A financial services company hosts its data warehouse on a Hadoop cluster located in an on-premises data center. The data is 300 TB in size and grows by 1 TB each day. The data is generated in real time from the company's trading system. The raw data is transformed at the end of the trading day using a custom tool running on the Hadoop cluster.
The company is migrating its data warehouse to AWS using a managed data warehouse product provided by a third party that can ingest data from Amazon S3. The company has already established a 10 Gbps connection with an AWS Region using AWS Direct Connect. The company is required by its security and regulatory compliance policies to not transfer data over the public internet. The company wants to minimize changes to its custom tool for data transformation. The company also plans to eliminate the on-premises Hadoop cluster after the migration.
Which solution MOST cost-effectively meets these requirements?
A. Create a VPC endpoint for Amazon S3. Run a one-time copy job using the DistCp tool to copy existing files from Hadoop to a target S3 bucket over the VPC endpoint Schedule a nightly DistCp job on the Hadoop cluster to copy the incremental files produced by the custom tool to the target S3 bucket
B. Create a VPC endpoint for Amazon S3. Run a one-time copy job using the DistCp tool to copy existing files from Hadoop to a target S3 bucket over the VPC endpoint.
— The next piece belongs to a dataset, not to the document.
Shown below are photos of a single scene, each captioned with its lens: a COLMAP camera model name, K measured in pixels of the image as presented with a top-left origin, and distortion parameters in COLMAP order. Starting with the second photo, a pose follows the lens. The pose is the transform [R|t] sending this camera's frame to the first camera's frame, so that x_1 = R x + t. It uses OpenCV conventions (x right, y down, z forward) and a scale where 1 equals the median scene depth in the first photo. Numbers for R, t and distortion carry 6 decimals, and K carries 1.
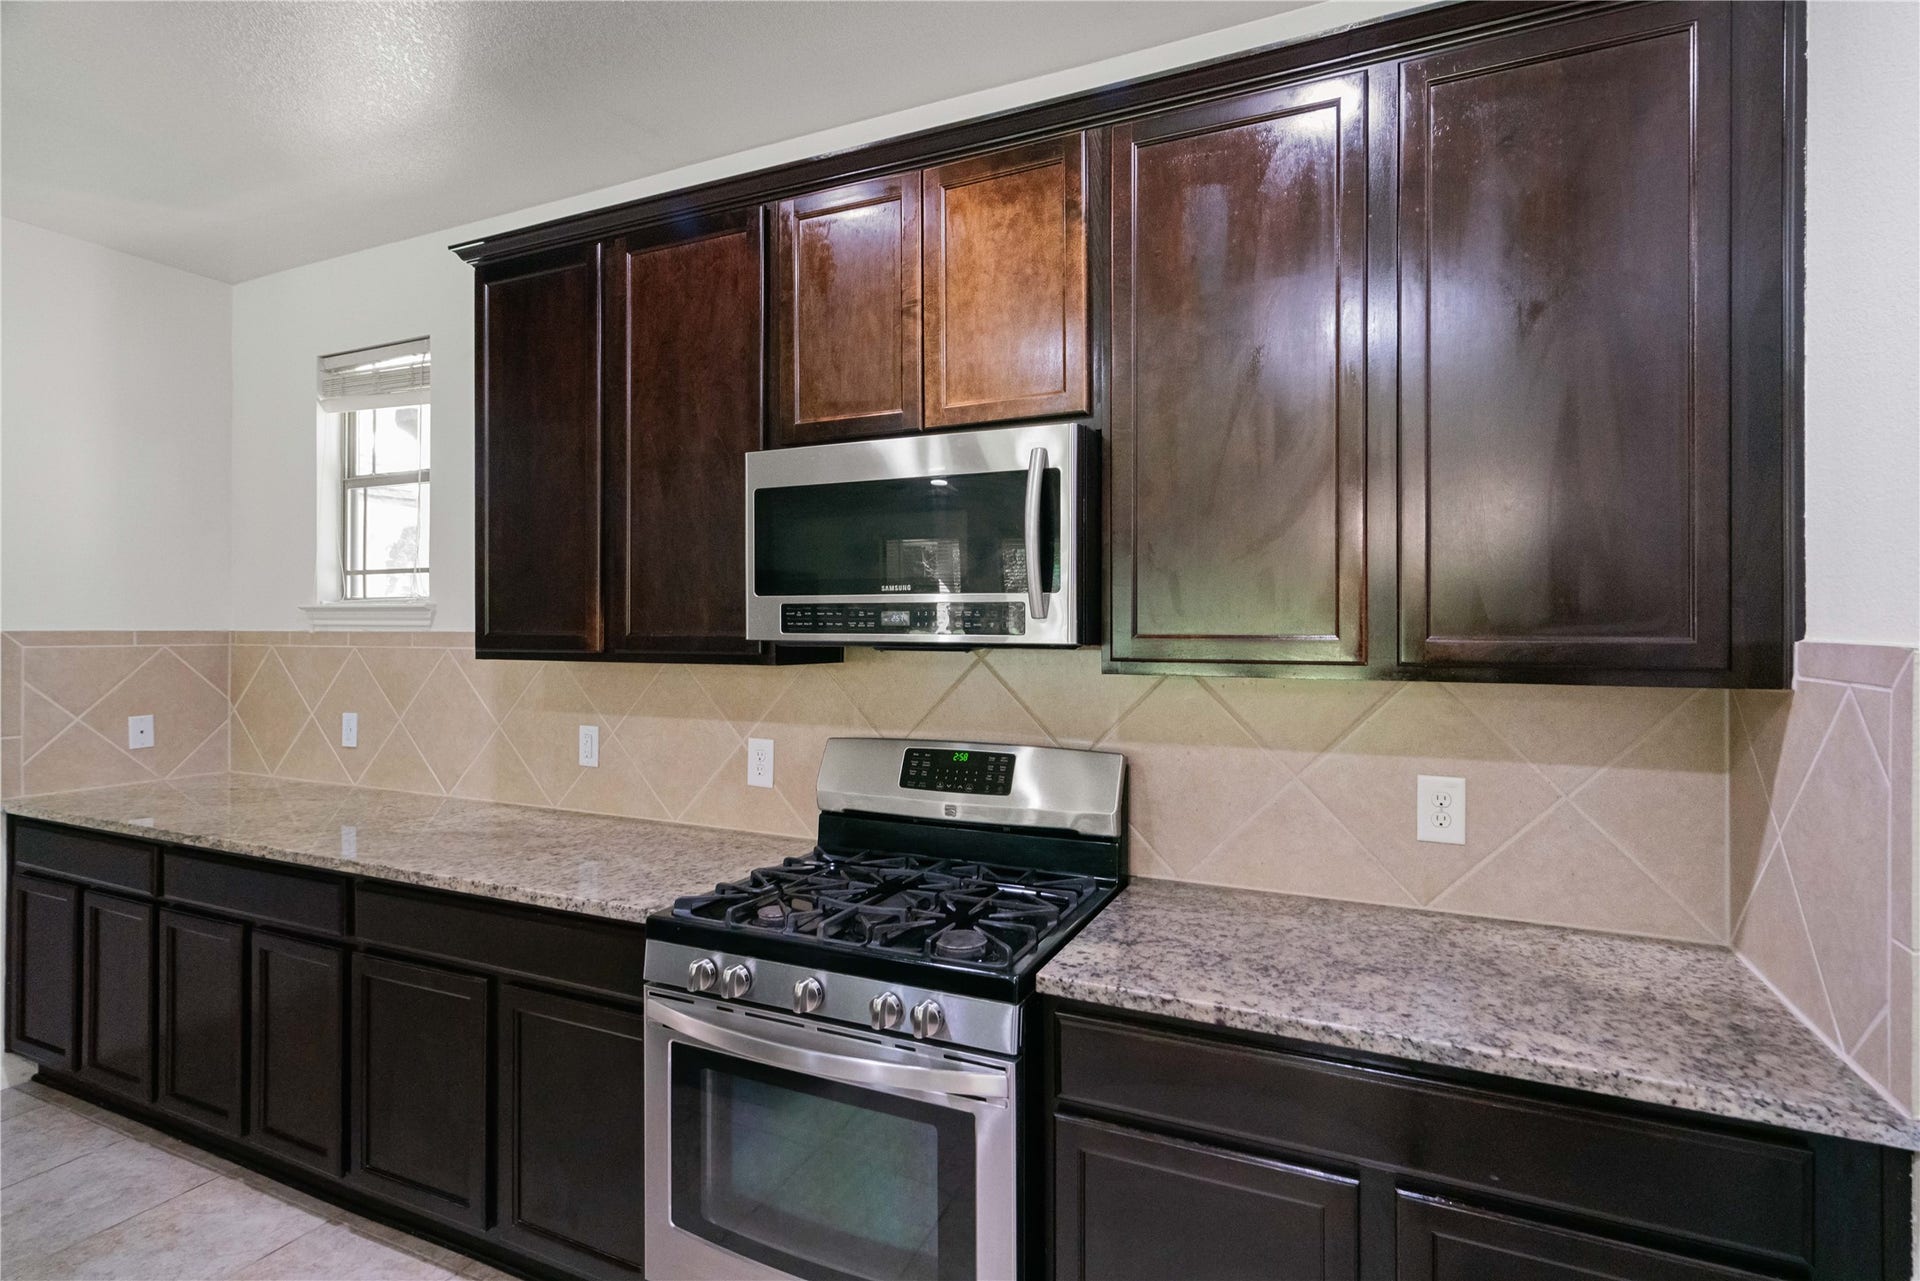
lens RADIAL K [[933.0, 0, 1004.5], [0, 933.0, 630.8], [0, 0, 1]] dist [-0.002948, 0.000056]
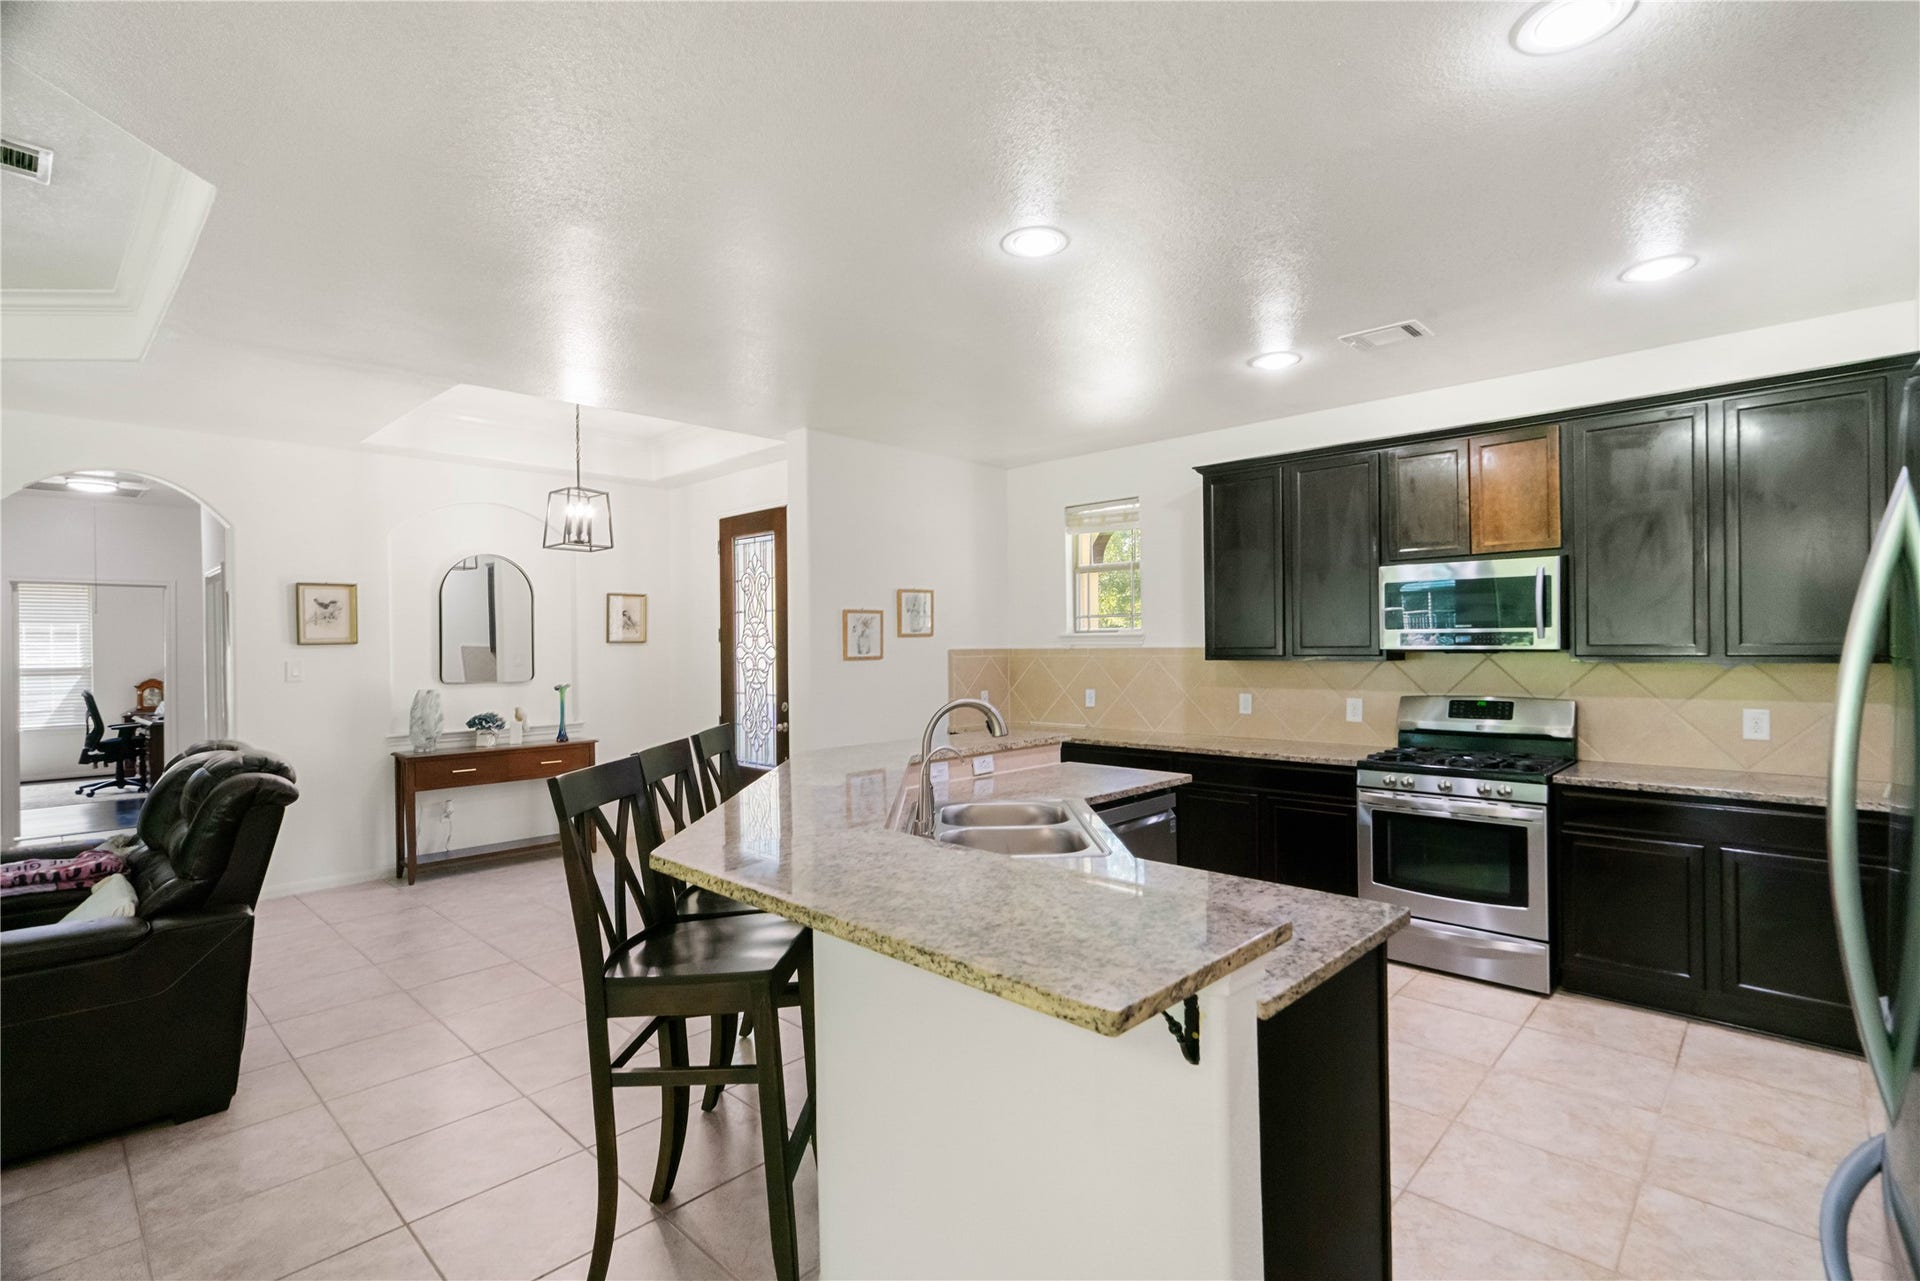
lens RADIAL K [[905.0, 0, 959.6], [0, 905.0, 648.1], [0, 0, 1]] dist [0.002291, 0.000192]
pose [[0.933986, -0.010365, -0.357160, -0.452372], [0.011337, 0.999936, 0.000628, -0.006264], [0.357130, -0.004635, 0.934043, -1.455201]]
Schedule a nightly job on the trading system servers that produces raw data to copy the incremental raw files to the target S3 bucket. Run the data transformation tool on a transient Amazon EMR cluster to output files to Amazon S3.
C. Create a VPC endpoint for Amazon S3. Run a one-time copy job using the DistCp tool to copy existing files from Hadoop to a target S3 bucket over the VPC endpoint. Set up an Amazon Kinesis data stream to ingest raw data from the trading system in real time. Use Amazon Kinesis Data Analytics to transform the raw data and output files to Amazon S3.
D. Complete a one-time transfer of the data using AWS Snowball Edge devices transferring to a target S3 bucket. Schedule a nightly job on the trading system servers that produces raw data to copy the incremental raw files to the target S3 bucket Run the data transformation tool on a transient Amazon EMR cluster to output files to Amazon S3.